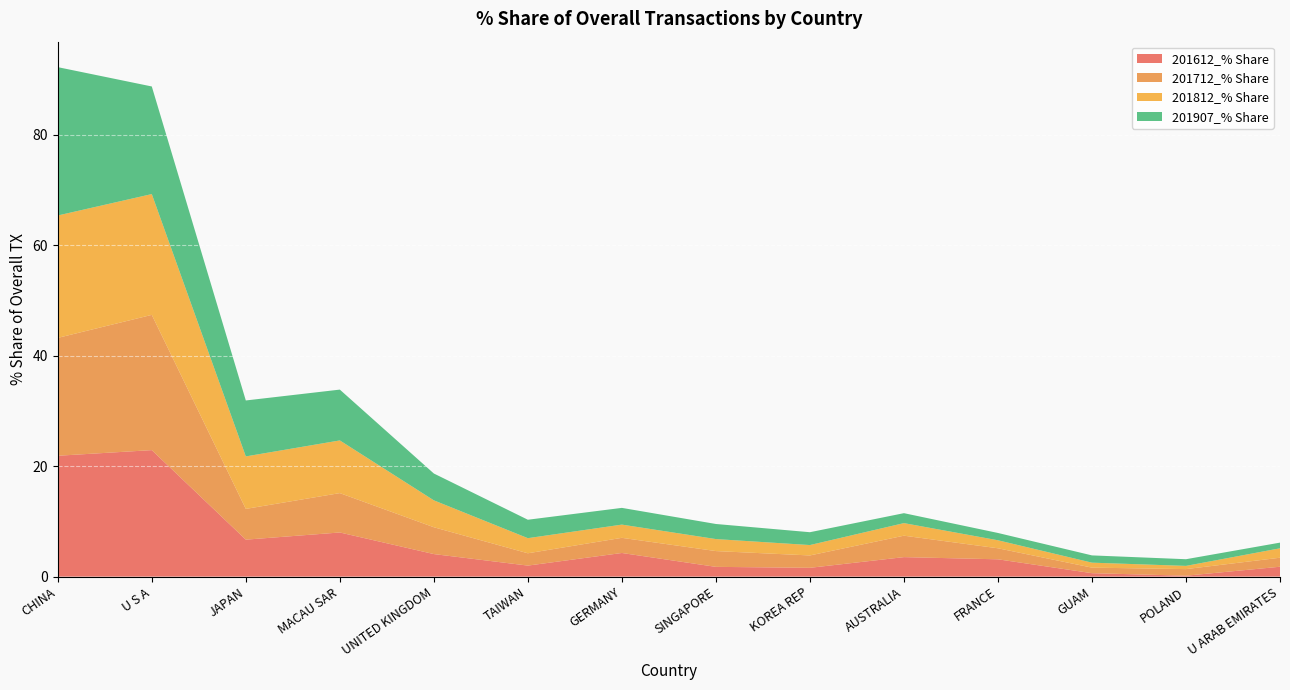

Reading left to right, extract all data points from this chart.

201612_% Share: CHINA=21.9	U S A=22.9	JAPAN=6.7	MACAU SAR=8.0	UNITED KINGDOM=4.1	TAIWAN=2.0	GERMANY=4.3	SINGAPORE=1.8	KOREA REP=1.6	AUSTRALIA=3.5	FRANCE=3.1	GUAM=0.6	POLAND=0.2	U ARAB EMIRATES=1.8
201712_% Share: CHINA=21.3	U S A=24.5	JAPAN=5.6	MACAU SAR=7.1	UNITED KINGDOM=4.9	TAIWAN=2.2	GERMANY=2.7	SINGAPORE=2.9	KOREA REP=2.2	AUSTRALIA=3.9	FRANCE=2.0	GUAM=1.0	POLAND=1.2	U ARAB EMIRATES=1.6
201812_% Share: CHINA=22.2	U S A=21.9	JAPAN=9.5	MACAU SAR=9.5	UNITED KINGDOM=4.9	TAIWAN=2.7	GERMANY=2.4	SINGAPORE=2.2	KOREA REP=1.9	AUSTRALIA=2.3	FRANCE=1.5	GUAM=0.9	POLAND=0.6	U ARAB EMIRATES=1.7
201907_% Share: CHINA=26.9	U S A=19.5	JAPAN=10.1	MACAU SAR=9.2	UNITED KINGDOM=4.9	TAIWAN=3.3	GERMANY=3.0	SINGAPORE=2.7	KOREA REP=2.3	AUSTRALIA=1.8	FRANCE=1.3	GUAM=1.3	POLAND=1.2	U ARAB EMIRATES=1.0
——————
▶ _Task objective_
Which lines in the entries above contain the word "left", matching its case exactly? Show every one of those lines in full.

▶ _Result_
Reading left to right, extract all data points from this chart.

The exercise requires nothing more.